= DOCUMENT PASSAGE =
# # #

The American Kennel Club (AKC®), the world’s largest purebred dog registry and advocate for all dogs, is pleased to announce the winners of our AKC My Canine & Me Award, which honors children and young adults who are making a positive impact on the world with their dogs or achieving personal growth and success utilizing their knowledge of dogs and their dog ownership.
To be considered, students had to be nominated by a parent, teacher, mentor or another adult familiar with their efforts. They must also be in good academic standing, and a short essay should also be included describing the bond between the child and their dog, and the reason for the nomination.
The winners of the 2022 AKC My Canine & Me Awards are:
Personal Achievement Award: Celebrating children who have overcome personal challenges with the help of their dog.
Bentley Brown, Auburn, California: Bentley suffers from PTSD and anxiety and is raised by his grandparents, Chris and Rhona Watts. While only being 9 years old, he has already gone through a great deal of therapy and found solace in his dog, rescue GSD/Husky mix, Alaska. Alaska and Bentley support each other through everything, and she gives him confidence and comfort in all aspects of his life.
Innovative Junior Award: Celebrating children who have excelled in honing their creativity through training skills with their dogs.

# # #

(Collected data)
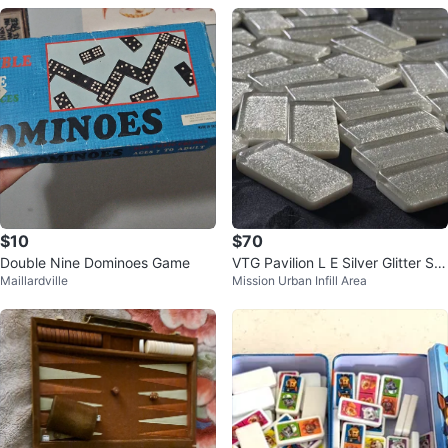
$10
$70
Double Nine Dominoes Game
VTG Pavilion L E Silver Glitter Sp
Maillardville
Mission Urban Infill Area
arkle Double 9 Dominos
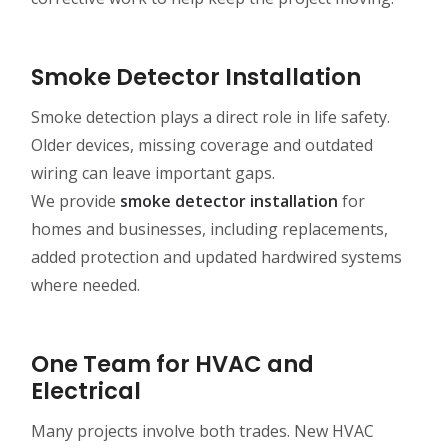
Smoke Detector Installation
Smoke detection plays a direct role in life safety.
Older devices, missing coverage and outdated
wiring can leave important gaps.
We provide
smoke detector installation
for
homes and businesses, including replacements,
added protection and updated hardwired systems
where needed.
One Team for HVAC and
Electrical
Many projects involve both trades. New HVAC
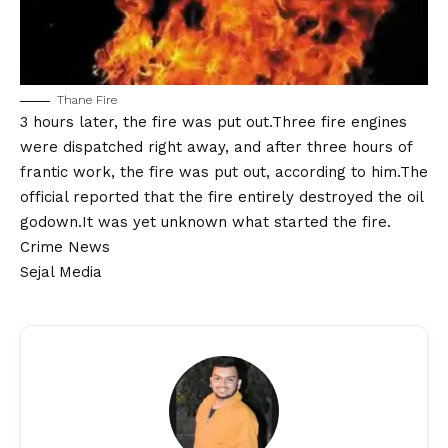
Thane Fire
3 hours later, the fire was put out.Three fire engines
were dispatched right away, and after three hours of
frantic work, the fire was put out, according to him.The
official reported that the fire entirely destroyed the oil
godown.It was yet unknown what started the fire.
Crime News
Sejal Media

# # #

= ABOUT THIS TASK =
Reproduce the passage of the AKC award announcement that begins at the words "The American Kennel" and stops after the words "for the nomination.".

= ANSWER FOR THIS EXERCISE =
The American Kennel Club (AKC®), the world’s largest purebred dog registry and advocate for all dogs, is pleased to announce the winners of our AKC My Canine & Me Award, which honors children and young adults who are making a positive impact on the world with their dogs or achieving personal growth and success utilizing their knowledge of dogs and their dog ownership.
To be considered, students had to be nominated by a parent, teacher, mentor or another adult familiar with their efforts. They must also be in good academic standing, and a short essay should also be included describing the bond between the child and their dog, and the reason for the nomination.